## Supplied material
◇ ◇ ◇ ◇ ◇ ◇ ◇
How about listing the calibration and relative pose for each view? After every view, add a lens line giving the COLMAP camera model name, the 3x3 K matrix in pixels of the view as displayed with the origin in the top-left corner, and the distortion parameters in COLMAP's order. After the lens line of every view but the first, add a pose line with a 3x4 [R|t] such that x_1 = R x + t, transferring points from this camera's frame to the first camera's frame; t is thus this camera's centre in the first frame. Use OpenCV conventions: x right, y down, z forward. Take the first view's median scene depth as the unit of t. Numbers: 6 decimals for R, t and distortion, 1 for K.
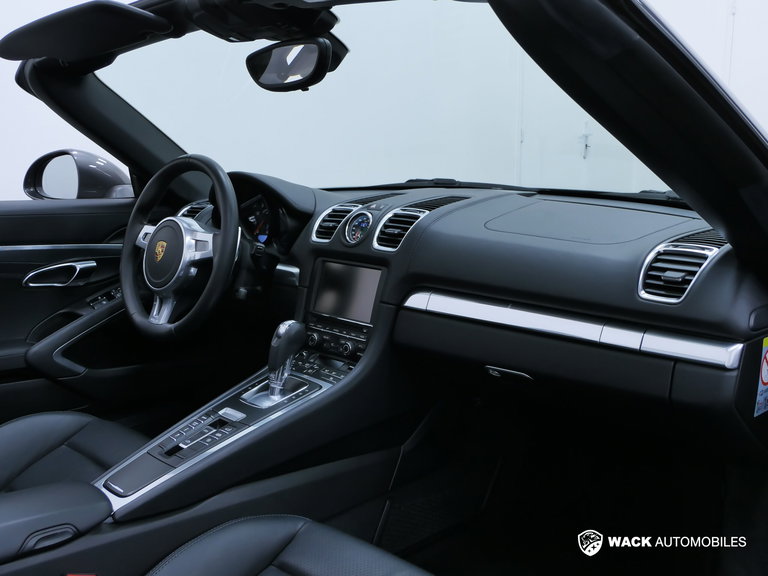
lens RADIAL K [[741.2, 0, 384.7], [0, 741.2, 282.5], [0, 0, 1]] dist [-0.004201, 0.000000]
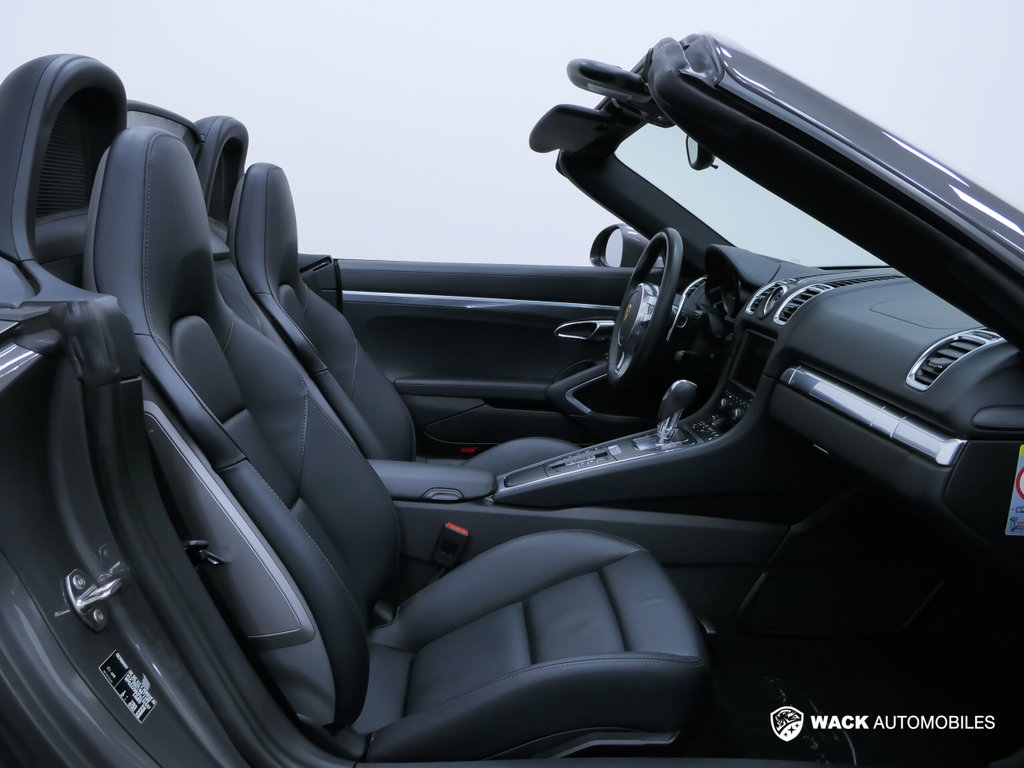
lens RADIAL K [[776.5, 0, 512.0], [0, 776.5, 384.1], [0, 0, 1]] dist [-0.001655, -0.000719]
pose [[0.762301, 0.142761, -0.631282, 0.284907], [-0.132078, 0.989158, 0.064203, 0.012817], [0.633603, 0.034437, 0.772892, -0.032603]]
◇ ◇ ◇ ◇ ◇ ◇ ◇
## Instructions to follow
Reproduce all of the material above word for word, leaving out the pictures.

## The answer
How about listing the calibration and relative pose for each view? After every view, add a lens line giving the COLMAP camera model name, the 3x3 K matrix in pixels of the view as displayed with the origin in the top-left corner, and the distortion parameters in COLMAP's order. After the lens line of every view but the first, add a pose line with a 3x4 [R|t] such that x_1 = R x + t, transferring points from this camera's frame to the first camera's frame; t is thus this camera's centre in the first frame. Use OpenCV conventions: x right, y down, z forward. Take the first view's median scene depth as the unit of t. Numbers: 6 decimals for R, t and distortion, 1 for K.
lens RADIAL K [[741.2, 0, 384.7], [0, 741.2, 282.5], [0, 0, 1]] dist [-0.004201, 0.000000]
lens RADIAL K [[776.5, 0, 512.0], [0, 776.5, 384.1], [0, 0, 1]] dist [-0.001655, -0.000719]
pose [[0.762301, 0.142761, -0.631282, 0.284907], [-0.132078, 0.989158, 0.064203, 0.012817], [0.633603, 0.034437, 0.772892, -0.032603]]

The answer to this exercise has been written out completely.